▶ _TASK OBJECTIVE_:
Two lines in the listing below mark the span: one contains "left ankle: (787, 517, -39)" and one contains "right elbow: (310, 233, -13)". Reproduce both of them and everything between, exactly.
-- Opening Marker --
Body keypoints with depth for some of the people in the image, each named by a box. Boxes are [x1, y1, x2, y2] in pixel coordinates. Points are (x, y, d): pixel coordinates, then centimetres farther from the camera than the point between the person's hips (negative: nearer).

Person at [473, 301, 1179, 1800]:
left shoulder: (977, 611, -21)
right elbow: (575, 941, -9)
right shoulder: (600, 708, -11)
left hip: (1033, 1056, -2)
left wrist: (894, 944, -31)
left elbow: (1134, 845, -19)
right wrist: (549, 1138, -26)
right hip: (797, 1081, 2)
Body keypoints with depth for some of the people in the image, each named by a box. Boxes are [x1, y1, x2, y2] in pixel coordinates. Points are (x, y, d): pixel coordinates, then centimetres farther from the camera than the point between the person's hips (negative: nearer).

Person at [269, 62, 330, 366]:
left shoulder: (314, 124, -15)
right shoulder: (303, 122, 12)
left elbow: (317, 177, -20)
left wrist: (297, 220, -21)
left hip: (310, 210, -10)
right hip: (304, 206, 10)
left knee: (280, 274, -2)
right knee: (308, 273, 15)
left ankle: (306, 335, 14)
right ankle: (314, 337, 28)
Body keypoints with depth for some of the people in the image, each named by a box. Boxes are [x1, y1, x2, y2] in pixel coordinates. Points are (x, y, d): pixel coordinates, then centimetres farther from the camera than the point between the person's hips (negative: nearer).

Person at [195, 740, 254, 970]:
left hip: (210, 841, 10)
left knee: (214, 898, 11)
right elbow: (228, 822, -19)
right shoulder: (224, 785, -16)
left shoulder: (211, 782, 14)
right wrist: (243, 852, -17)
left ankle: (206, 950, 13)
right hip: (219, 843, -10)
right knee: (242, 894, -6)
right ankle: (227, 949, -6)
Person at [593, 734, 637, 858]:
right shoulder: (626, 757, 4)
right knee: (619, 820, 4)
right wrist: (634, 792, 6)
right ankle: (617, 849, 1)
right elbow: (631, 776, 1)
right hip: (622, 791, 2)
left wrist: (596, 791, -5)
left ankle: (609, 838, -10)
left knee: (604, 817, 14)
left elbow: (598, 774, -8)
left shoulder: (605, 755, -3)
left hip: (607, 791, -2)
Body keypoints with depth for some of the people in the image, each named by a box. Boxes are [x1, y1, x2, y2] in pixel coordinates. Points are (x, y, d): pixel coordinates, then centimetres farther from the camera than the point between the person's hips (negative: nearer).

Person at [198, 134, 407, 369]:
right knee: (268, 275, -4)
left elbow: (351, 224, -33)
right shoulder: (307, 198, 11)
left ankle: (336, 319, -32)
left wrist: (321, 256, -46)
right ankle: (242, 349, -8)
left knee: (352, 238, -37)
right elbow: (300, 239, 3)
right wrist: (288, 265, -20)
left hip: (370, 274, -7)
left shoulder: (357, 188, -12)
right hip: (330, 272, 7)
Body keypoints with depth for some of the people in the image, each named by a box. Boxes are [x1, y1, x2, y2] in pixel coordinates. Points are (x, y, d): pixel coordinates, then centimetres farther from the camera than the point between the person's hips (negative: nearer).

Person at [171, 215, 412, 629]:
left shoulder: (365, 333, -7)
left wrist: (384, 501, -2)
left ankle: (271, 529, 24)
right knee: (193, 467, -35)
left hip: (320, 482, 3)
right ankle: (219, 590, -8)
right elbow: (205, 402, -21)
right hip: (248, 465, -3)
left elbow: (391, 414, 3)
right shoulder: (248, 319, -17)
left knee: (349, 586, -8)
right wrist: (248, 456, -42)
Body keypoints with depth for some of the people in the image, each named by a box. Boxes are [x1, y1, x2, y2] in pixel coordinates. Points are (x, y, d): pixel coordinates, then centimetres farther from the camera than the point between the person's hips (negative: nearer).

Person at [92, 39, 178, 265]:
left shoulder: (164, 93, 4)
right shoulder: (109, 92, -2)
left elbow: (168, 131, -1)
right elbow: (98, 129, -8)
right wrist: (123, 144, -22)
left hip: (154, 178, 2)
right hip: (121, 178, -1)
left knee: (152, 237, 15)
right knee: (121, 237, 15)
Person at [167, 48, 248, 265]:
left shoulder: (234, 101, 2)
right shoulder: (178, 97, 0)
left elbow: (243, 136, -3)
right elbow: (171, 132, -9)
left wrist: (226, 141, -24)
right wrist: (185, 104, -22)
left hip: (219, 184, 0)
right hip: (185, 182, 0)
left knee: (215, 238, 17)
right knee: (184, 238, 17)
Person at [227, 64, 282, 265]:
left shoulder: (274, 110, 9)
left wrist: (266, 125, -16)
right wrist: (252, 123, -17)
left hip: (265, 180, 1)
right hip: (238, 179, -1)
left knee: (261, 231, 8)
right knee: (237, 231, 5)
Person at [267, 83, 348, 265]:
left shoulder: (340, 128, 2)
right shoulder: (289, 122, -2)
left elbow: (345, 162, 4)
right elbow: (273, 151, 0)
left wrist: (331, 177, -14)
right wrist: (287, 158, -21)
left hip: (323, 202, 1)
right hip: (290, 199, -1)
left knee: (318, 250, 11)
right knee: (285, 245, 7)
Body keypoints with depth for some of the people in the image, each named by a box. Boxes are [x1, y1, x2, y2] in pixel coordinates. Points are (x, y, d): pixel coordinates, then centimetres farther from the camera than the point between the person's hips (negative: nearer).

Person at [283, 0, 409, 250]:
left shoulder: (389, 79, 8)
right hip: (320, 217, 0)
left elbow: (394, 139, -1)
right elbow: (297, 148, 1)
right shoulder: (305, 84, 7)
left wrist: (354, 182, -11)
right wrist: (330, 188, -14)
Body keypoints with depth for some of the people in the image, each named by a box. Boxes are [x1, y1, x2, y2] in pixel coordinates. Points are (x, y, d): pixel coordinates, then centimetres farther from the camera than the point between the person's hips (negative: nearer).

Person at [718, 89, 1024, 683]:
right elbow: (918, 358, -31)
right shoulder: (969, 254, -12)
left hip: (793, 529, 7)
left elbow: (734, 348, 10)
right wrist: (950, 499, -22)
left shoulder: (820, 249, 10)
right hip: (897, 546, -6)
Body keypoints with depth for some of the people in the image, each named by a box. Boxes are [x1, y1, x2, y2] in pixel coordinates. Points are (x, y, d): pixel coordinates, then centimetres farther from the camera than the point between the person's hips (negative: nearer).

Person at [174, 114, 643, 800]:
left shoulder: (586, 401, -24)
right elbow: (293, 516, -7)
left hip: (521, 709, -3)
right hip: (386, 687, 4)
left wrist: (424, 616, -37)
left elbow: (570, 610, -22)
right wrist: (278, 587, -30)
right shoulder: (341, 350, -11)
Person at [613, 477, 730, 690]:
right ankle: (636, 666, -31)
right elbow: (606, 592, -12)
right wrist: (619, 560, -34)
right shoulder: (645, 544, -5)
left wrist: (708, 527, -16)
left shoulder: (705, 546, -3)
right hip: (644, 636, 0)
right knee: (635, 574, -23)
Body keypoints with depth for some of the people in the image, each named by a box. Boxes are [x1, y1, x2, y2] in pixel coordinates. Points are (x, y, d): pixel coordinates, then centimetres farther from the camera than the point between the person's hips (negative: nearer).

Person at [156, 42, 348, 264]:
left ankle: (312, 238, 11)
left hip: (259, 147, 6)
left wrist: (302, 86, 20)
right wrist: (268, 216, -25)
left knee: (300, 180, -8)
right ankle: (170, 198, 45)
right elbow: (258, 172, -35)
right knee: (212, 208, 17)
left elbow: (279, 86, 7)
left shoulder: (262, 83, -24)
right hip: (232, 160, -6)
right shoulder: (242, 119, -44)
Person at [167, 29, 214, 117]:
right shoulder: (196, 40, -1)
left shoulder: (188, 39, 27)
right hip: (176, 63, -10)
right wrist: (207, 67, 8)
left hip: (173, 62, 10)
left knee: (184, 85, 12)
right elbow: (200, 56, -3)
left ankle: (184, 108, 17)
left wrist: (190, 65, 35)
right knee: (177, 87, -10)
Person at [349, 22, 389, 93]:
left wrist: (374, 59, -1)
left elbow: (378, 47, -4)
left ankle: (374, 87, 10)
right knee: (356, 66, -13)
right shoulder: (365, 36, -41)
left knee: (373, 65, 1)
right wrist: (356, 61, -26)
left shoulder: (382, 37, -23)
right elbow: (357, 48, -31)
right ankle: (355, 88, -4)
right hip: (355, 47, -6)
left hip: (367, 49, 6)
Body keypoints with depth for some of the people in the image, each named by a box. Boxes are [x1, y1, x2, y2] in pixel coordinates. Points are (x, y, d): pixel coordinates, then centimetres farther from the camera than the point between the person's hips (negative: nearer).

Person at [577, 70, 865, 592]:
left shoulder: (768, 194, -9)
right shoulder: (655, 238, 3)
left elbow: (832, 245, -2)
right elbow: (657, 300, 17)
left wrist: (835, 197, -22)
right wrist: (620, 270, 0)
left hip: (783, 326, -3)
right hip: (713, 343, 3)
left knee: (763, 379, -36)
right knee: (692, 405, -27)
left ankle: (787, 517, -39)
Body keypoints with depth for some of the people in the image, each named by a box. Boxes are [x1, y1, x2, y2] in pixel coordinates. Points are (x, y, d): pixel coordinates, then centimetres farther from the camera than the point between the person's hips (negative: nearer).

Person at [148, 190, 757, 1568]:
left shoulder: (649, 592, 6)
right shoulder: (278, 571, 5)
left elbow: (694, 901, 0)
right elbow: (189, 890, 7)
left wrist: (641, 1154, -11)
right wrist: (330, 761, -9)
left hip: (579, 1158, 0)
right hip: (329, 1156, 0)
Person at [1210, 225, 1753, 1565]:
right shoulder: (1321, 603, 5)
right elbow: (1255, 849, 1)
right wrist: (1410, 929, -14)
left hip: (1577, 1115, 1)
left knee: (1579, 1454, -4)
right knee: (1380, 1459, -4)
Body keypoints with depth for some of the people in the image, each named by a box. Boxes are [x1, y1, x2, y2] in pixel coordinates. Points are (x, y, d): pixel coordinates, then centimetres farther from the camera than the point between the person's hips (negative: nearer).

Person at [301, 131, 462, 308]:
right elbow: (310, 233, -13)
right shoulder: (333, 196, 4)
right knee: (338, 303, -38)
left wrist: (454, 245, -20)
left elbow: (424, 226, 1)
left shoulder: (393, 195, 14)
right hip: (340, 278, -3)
-- Closing Marker --
▶ _RESPONSE AREA_:
left ankle: (787, 517, -39)
Body keypoints with depth for some of the people in the image, each named by a box. Boxes are [x1, y1, x2, y2] in pixel coordinates. Points are (x, y, d): pixel coordinates, then centimetres farther from the camera than the point between the person's hips (negative: nearer).

Person at [148, 190, 757, 1568]:
left shoulder: (649, 592, 6)
right shoulder: (278, 571, 5)
left elbow: (694, 901, 0)
right elbow: (189, 890, 7)
left wrist: (641, 1154, -11)
right wrist: (330, 761, -9)
left hip: (579, 1158, 0)
right hip: (329, 1156, 0)
Person at [1210, 225, 1753, 1565]:
right shoulder: (1321, 603, 5)
right elbow: (1255, 849, 1)
right wrist: (1410, 929, -14)
left hip: (1577, 1115, 1)
left knee: (1579, 1454, -4)
right knee: (1380, 1459, -4)
Body keypoints with depth for some of the people in the image, each named by a box. Boxes are [x1, y1, x2, y2] in pixel coordinates. Points are (x, y, d): pixel coordinates, then centimetres farther from the camera than the point between the person's hips (negative: nearer).

Person at [301, 131, 462, 308]:
right elbow: (310, 233, -13)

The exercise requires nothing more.